29. Will the Real Kilroy Please Stand Up?
The origins of “Kilroy was here” are murky. Soon after the end of WWII, the American Transit Association ran a contest to track down just how the meme had started. Dozens of candidates stepped forward, to claim that they had originated the viral phrase and doodle. Over the years, there has been plenty of research and historic sleuthing on Kilroy. The most credible theory traces the meme to James J. Kilroy, an inspector at the Fore River Shipyard in Braintree, Massachusetts. He oversaw the work of riveters, who were paid by how many rivets they had installed. After they noted down the number of rivets, inspectors usually put a chalk mark on the work done. However, some unscrupulous riveters erased the mark, in order to get paid twice for the same work. So Kilroy began to write “Kilroy was here” in harder-to-erase crayons.
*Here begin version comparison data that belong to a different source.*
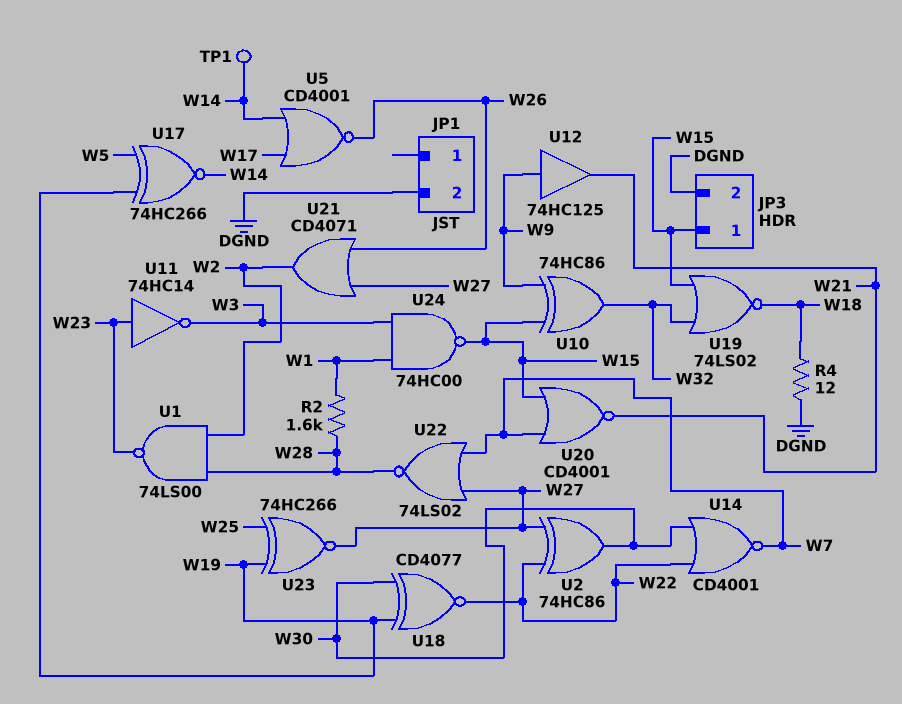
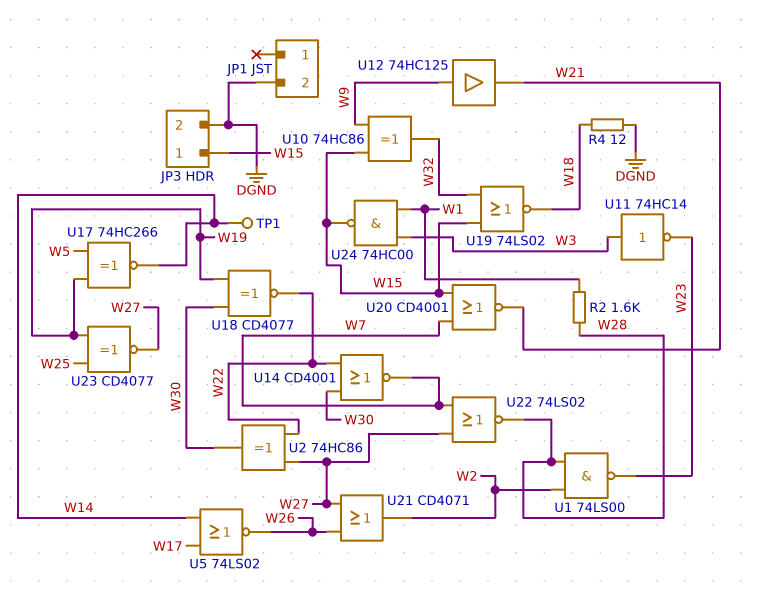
U5: NOR CD4001 (in W14, in W17, out W26) -> NOR 74LS02 (in W14, in W17, out W26)
U11: NOT 74HC14 (in W23, out W3) -> NOT 74HC14 (in W3, out W23)
U23: XNOR 74HC266 (in W19, in W25, out W27) -> XNOR CD4077 (in W19, in W25, out W27)

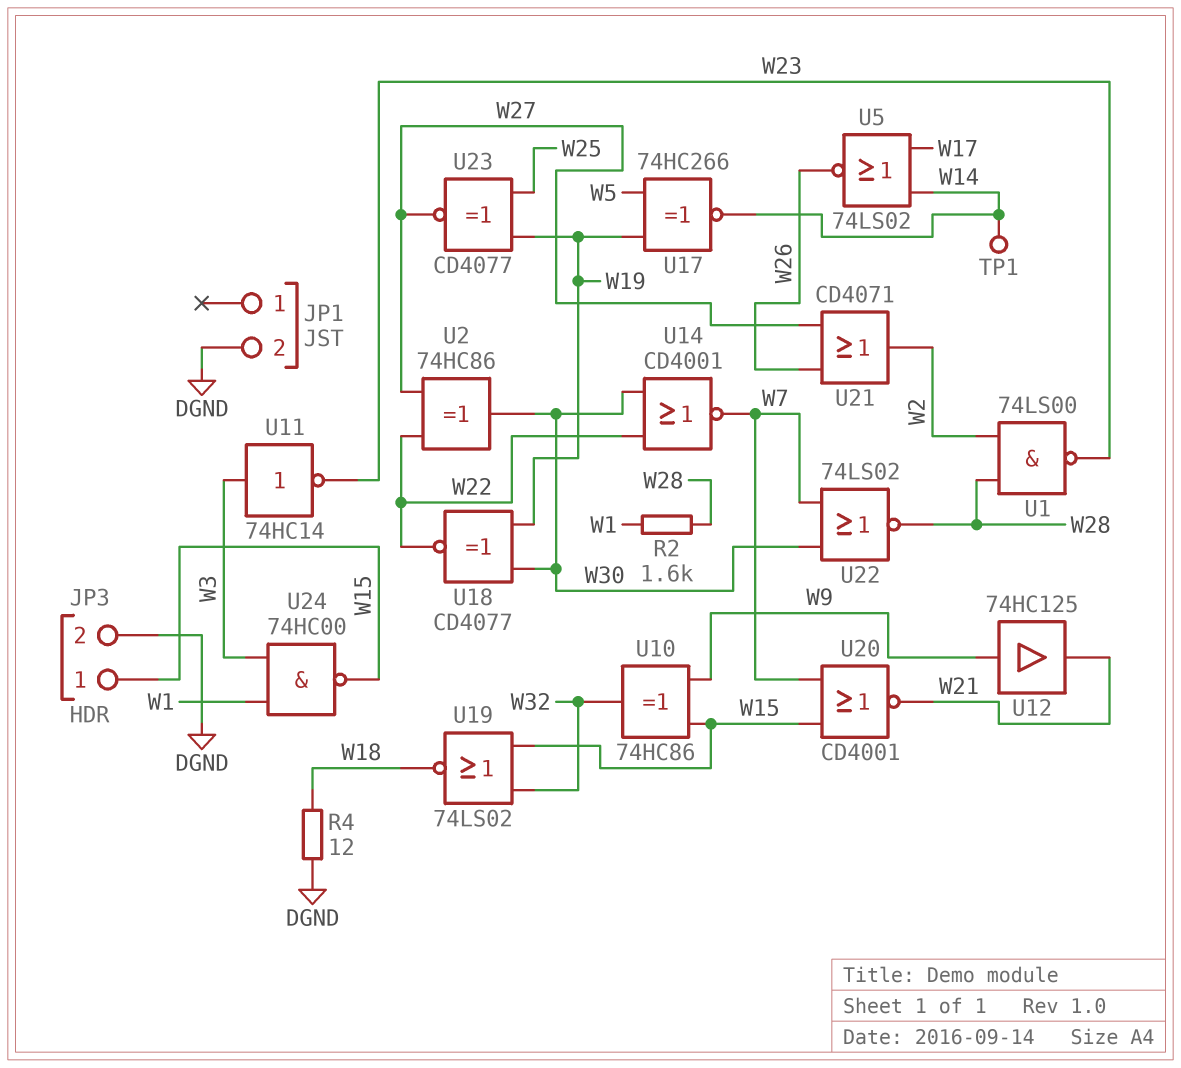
U22: NOR 74LS02 (in W7, in W27, out W28) -> NOR 74LS02 (in W7, in W30, out W28)

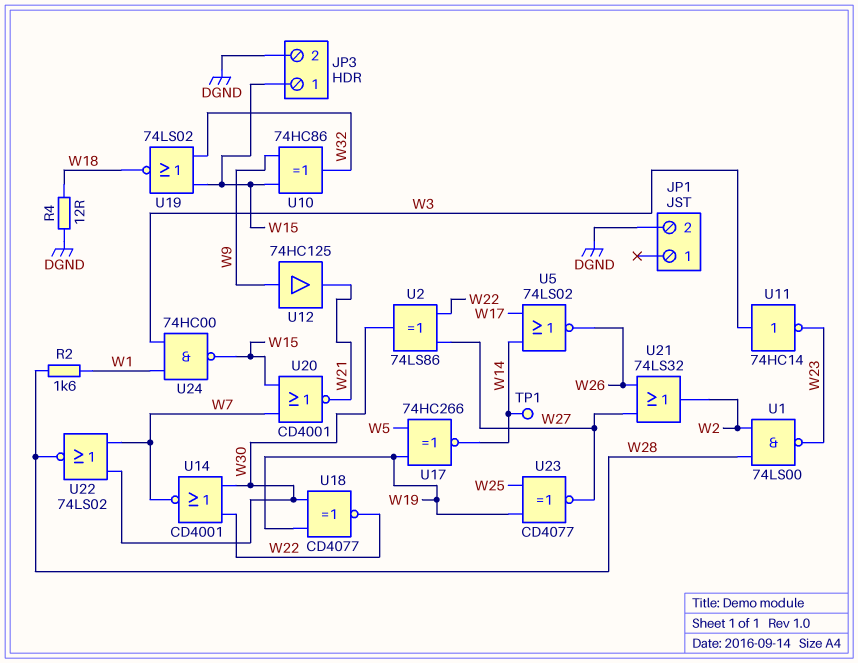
U2: XOR 74HC86 (in W22, in W27, out W30) -> XOR 74LS86 (in W22, in W27, out W30)
U21: OR CD4071 (in W26, in W27, out W2) -> OR 74LS32 (in W26, in W27, out W2)

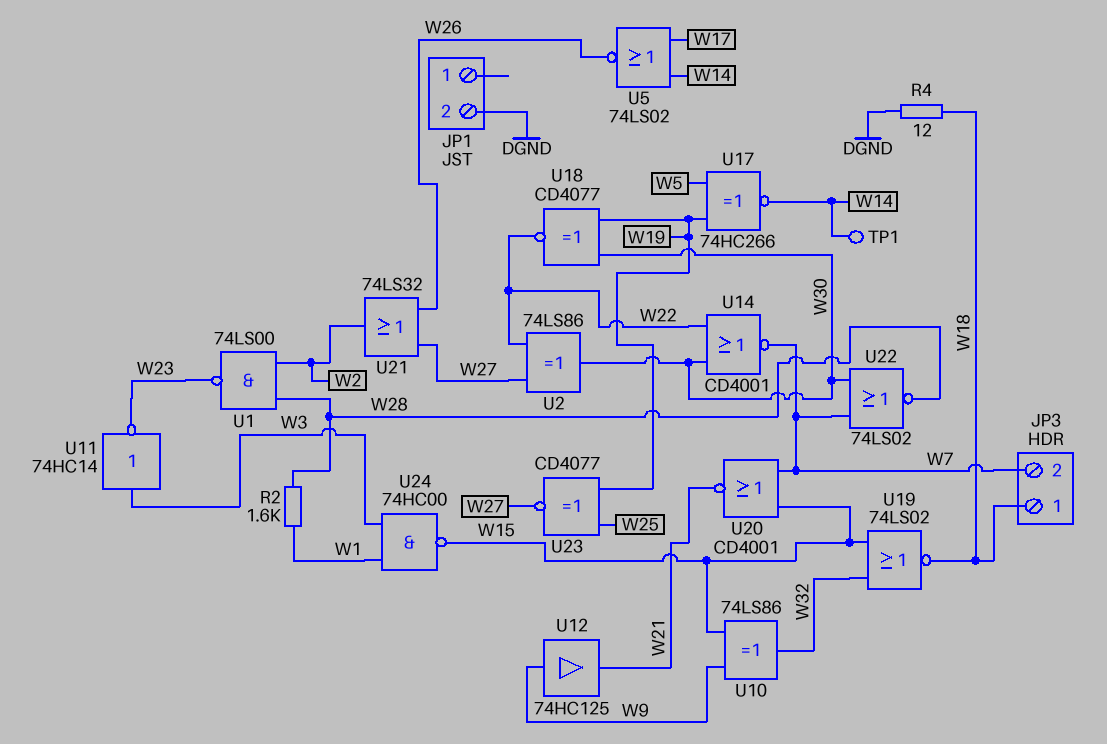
JP3 pin 1: W15 -> W18
JP3 pin 2: DGND -> W7
U10: XOR 74HC86 (in W9, in W15, out W32) -> XOR 74LS86 (in W9, in W15, out W32)

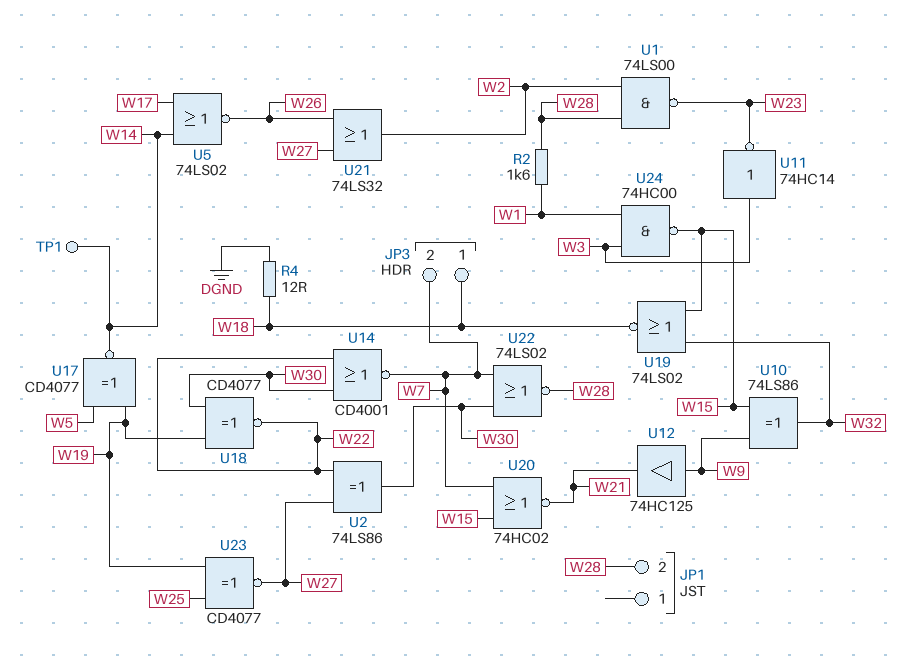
JP1 pin 2: DGND -> W28
U17: XNOR 74HC266 (in W5, in W19, out W14) -> XNOR CD4077 (in W5, in W19, out W14)
U20: NOR CD4001 (in W7, in W15, out W21) -> NOR 74HC02 (in W7, in W15, out W21)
Inspector Kilroy’s crayon mark would normally have been painted over, but in the mad rush of WWII, such niceties were often ignored. Thousands of American servicemen thus came across “Kilroy was here” on ships built at Fore River Shipyard. They had no clue who Kilroy was, and from that minor mystery, a viral meme was born. Especially hard-to-reach ship locations were the likeliest to go unpainted, and the presence of the phrase in those inaccessible spots enhanced Kilroy’s reputation for getting into impossible-to-reach places. Once they disembarked, many GIs continued the gag about the mysterious Kilroy, ran with it, and tagged every available surface to let the world know that Kilroy had been there. At some point, somebody added an easy-to-imitate drawing of a big-nosed cartoon character to the gag. That combination of phrase and doodle took Kilroy from a widespread meme to major viral history.